» DATA FOR REVIEW
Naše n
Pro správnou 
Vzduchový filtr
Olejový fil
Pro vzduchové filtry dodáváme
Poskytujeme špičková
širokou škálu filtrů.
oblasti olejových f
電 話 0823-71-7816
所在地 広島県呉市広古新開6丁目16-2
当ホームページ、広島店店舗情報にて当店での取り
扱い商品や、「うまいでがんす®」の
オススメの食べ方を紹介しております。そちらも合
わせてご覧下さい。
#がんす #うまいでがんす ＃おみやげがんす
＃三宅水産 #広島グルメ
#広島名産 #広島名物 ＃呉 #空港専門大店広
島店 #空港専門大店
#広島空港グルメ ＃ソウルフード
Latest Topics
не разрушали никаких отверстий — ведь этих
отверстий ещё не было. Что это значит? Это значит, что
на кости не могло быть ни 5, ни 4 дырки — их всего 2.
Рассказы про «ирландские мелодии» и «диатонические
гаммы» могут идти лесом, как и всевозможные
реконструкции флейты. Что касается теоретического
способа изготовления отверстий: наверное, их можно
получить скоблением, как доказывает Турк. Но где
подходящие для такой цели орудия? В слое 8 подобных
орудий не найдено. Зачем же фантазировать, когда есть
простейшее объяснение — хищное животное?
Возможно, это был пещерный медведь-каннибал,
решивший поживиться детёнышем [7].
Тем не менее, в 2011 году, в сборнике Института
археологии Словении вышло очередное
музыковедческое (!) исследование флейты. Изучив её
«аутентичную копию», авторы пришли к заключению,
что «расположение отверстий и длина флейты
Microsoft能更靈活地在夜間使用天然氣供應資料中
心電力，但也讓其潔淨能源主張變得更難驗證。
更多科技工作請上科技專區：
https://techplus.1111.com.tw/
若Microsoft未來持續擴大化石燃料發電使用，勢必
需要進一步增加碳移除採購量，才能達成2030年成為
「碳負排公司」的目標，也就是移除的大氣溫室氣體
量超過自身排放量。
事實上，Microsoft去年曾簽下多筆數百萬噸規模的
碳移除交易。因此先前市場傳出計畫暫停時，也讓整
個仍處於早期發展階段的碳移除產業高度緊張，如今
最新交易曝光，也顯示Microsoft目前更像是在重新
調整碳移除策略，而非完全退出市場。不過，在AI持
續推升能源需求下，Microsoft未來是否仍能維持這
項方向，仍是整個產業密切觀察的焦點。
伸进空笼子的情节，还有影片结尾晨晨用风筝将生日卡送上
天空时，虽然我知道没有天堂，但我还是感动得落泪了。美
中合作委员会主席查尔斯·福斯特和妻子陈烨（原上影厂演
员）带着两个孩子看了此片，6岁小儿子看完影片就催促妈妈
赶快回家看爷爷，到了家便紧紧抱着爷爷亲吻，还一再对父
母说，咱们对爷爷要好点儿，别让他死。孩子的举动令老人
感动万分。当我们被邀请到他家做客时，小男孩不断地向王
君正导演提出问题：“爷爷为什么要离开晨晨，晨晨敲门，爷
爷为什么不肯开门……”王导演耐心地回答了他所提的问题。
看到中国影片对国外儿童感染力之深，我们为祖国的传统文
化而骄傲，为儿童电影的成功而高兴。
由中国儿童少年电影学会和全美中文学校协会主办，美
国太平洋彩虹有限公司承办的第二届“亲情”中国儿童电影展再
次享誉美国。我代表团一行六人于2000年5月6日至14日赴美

» YOUR OBJECTIVE
Return every entry exactly.

» SOLUTION TO THE EXERCISE
Naše n
Pro správnou 
Vzduchový filtr
Olejový fil
Pro vzduchové filtry dodáváme
Poskytujeme špičková
širokou škálu filtrů.
oblasti olejových f
電 話 0823-71-7816
所在地 広島県呉市広古新開6丁目16-2
当ホームページ、広島店店舗情報にて当店での取り
扱い商品や、「うまいでがんす®」の
オススメの食べ方を紹介しております。そちらも合
わせてご覧下さい。
#がんす #うまいでがんす ＃おみやげがんす
＃三宅水産 #広島グルメ
#広島名産 #広島名物 ＃呉 #空港専門大店広
島店 #空港専門大店
#広島空港グルメ ＃ソウルフード
Latest Topics
не разрушали никаких отверстий — ведь этих
отверстий ещё не было. Что это значит? Это значит, что
на кости не могло быть ни 5, ни 4 дырки — их всего 2.
Рассказы про «ирландские мелодии» и «диатонические
гаммы» могут идти лесом, как и всевозможные
реконструкции флейты. Что касается теоретического
способа изготовления отверстий: наверное, их можно
получить скоблением, как доказывает Турк. Но где
подходящие для такой цели орудия? В слое 8 подобных
орудий не найдено. Зачем же фантазировать, когда есть
простейшее объяснение — хищное животное?
Возможно, это был пещерный медведь-каннибал,
решивший поживиться детёнышем [7].
Тем не менее, в 2011 году, в сборнике Института
археологии Словении вышло очередное
музыковедческое (!) исследование флейты. Изучив её
«аутентичную копию», авторы пришли к заключению,
что «расположение отверстий и длина флейты
Microsoft能更靈活地在夜間使用天然氣供應資料中
心電力，但也讓其潔淨能源主張變得更難驗證。
更多科技工作請上科技專區：
https://techplus.1111.com.tw/
若Microsoft未來持續擴大化石燃料發電使用，勢必
需要進一步增加碳移除採購量，才能達成2030年成為
「碳負排公司」的目標，也就是移除的大氣溫室氣體
量超過自身排放量。
事實上，Microsoft去年曾簽下多筆數百萬噸規模的
碳移除交易。因此先前市場傳出計畫暫停時，也讓整
個仍處於早期發展階段的碳移除產業高度緊張，如今
最新交易曝光，也顯示Microsoft目前更像是在重新
調整碳移除策略，而非完全退出市場。不過，在AI持
續推升能源需求下，Microsoft未來是否仍能維持這
項方向，仍是整個產業密切觀察的焦點。
伸进空笼子的情节，还有影片结尾晨晨用风筝将生日卡送上
天空时，虽然我知道没有天堂，但我还是感动得落泪了。美
中合作委员会主席查尔斯·福斯特和妻子陈烨（原上影厂演
员）带着两个孩子看了此片，6岁小儿子看完影片就催促妈妈
赶快回家看爷爷，到了家便紧紧抱着爷爷亲吻，还一再对父
母说，咱们对爷爷要好点儿，别让他死。孩子的举动令老人
感动万分。当我们被邀请到他家做客时，小男孩不断地向王
君正导演提出问题：“爷爷为什么要离开晨晨，晨晨敲门，爷
爷为什么不肯开门……”王导演耐心地回答了他所提的问题。
看到中国影片对国外儿童感染力之深，我们为祖国的传统文
化而骄傲，为儿童电影的成功而高兴。
由中国儿童少年电影学会和全美中文学校协会主办，美
国太平洋彩虹有限公司承办的第二届“亲情”中国儿童电影展再
次享誉美国。我代表团一行六人于2000年5月6日至14日赴美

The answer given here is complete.